Fourier Transform of Hermitian Operators

1. Oct 25, 2007

BeauGeste

Question: Is the Fourier Transform of a Hermitian operator also Hermitian?
In the case of the density operator it would seem that it is not the case:

$$\rho(\mathbf{r}) = \sum_{i=1}^N \delta(\mathbf{r}-\mathbf{r}_i)$$

$$\rho_k = \sum_{i=1}^N e^{-i\mathbf{k} \cdot \mathbf{r}}$$

I have a hard time believing that the FT wouldn't be Hermitian though since an obverservable in one space should be an observable in another space.

2. Oct 25, 2007

clem

The FT of a real function is not real, but satisfies a "reality condition"
F*(w)=F(-w).

3. Oct 31, 2007

BeauGeste

but aren't the x and p operators Fourier Transforms of each other AND Hermitian?

4. Nov 1, 2007

clem

The operators are not FT of each other.

5. Nov 1, 2007

Hans de Vries

These are the rules:

Code (Text):

Function                   Fourier transform

Real and Even       --->   Real and Even
Real and Odd        --->   Imag and Odd
Imag and Even       --->   Imag and Even
Imag and Odd        --->   Real and Odd
Arbitrary Real      --->   Hermitian
Arbitrary Imag      --->   AntiHermitian
Hermitian is (Real and Even) plus (Imag and Odd).

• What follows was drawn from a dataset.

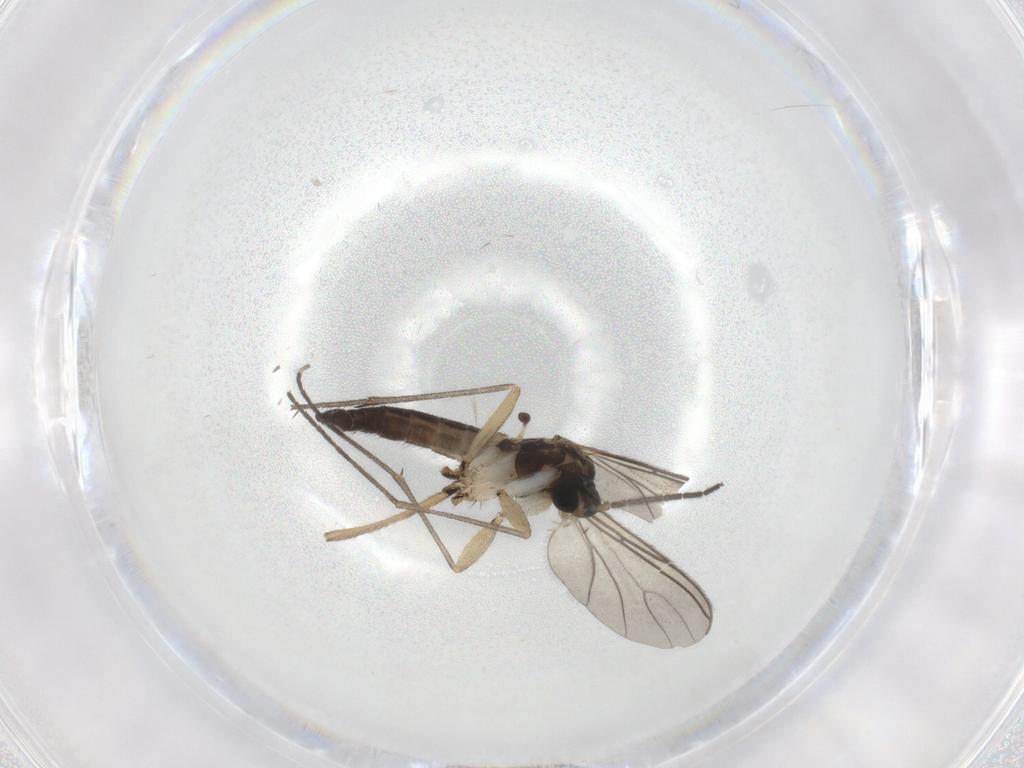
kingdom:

The application of an Hermitian operator is:

1) A convolution with an Hermitian function in position space.
2) A multiplication with an arbitrary Real function in momentum space.

The application of the position operator is:

1) The multiplication with a Real and Odd function (= x ) in position space.
2) The convolution with an Imag and Odd function (= -ihd/dp) in momentum space.

The application of the momentum operator is:

1) The convolution with an Imag and Odd function (= -ihd/dx ) in position space.
2) The multiplication with a Real and Odd function (= p) in momentum space.